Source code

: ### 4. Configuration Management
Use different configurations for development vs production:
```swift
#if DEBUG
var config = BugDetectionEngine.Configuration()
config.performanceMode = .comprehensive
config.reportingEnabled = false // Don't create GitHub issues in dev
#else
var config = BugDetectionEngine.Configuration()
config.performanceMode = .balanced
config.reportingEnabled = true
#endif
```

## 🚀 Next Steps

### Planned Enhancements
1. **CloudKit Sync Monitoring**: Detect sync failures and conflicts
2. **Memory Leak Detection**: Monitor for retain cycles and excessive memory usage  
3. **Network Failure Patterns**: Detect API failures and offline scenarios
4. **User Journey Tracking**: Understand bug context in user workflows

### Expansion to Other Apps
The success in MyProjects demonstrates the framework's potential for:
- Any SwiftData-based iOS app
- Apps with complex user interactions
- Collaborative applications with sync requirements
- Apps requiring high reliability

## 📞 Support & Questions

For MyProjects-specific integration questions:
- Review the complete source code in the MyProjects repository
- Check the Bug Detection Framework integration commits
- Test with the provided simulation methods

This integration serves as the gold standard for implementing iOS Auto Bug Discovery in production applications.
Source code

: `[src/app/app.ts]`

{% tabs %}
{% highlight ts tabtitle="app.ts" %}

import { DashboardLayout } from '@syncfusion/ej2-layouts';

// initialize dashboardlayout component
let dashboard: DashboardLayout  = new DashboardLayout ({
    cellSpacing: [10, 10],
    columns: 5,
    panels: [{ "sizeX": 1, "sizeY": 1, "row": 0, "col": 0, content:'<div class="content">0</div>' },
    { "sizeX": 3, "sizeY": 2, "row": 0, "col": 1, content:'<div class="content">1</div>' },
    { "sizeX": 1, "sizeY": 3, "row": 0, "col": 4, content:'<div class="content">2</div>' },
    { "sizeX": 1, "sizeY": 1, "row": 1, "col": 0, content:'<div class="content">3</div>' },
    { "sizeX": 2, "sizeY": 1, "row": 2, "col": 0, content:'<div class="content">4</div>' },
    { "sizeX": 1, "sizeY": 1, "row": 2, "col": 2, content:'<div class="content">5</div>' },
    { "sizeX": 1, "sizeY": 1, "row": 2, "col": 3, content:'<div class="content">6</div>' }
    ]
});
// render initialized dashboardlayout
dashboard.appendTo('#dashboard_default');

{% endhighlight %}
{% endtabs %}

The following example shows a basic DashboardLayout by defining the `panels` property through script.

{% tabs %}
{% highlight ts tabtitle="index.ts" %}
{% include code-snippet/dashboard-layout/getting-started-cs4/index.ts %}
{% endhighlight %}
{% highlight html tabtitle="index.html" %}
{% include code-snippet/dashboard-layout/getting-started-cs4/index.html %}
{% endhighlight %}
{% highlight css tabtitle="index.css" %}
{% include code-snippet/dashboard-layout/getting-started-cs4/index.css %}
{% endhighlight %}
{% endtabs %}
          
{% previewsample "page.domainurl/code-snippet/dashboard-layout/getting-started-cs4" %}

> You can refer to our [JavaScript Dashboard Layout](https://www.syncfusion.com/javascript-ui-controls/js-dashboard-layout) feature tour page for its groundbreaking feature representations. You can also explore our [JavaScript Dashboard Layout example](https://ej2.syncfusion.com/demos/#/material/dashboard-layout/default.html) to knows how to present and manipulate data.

# # #

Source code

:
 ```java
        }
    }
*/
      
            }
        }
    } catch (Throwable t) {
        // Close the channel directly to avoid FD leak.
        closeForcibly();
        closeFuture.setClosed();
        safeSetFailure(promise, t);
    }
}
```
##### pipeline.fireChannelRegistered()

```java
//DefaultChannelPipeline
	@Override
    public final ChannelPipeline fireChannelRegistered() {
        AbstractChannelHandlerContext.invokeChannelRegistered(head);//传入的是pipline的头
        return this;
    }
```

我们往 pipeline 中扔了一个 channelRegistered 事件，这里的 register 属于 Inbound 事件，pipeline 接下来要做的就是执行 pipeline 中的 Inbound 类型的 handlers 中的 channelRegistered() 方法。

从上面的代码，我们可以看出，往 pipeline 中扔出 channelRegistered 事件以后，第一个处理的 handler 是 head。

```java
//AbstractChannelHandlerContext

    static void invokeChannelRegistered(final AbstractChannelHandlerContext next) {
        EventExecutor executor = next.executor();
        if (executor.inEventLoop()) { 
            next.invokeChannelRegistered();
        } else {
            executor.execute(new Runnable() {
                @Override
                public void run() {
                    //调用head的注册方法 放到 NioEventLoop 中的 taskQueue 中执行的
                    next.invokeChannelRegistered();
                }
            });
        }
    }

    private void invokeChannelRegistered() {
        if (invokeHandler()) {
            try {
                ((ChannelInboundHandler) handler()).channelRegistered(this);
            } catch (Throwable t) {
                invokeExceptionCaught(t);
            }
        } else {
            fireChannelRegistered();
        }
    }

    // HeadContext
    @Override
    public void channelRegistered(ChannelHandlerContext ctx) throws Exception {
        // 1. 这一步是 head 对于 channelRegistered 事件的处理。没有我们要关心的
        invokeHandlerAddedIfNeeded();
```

# # #

▸ **Work to complete**
Could you reproduce exactly the lines of the entries above, from the one with "The following example" through the one with "and manipulate data.", and nothing else?

▸ **Response**
The following example shows a basic DashboardLayout by defining the `panels` property through script.

{% tabs %}
{% highlight ts tabtitle="index.ts" %}
{% include code-snippet/dashboard-layout/getting-started-cs4/index.ts %}
{% endhighlight %}
{% highlight html tabtitle="index.html" %}
{% include code-snippet/dashboard-layout/getting-started-cs4/index.html %}
{% endhighlight %}
{% highlight css tabtitle="index.css" %}
{% include code-snippet/dashboard-layout/getting-started-cs4/index.css %}
{% endhighlight %}
{% endtabs %}
          
{% previewsample "page.domainurl/code-snippet/dashboard-layout/getting-started-cs4" %}

> You can refer to our [JavaScript Dashboard Layout](https://www.syncfusion.com/javascript-ui-controls/js-dashboard-layout) feature tour page for its groundbreaking feature representations. You can also explore our [JavaScript Dashboard Layout example](https://ej2.syncfusion.com/demos/#/material/dashboard-layout/default.html) to knows how to present and manipulate data.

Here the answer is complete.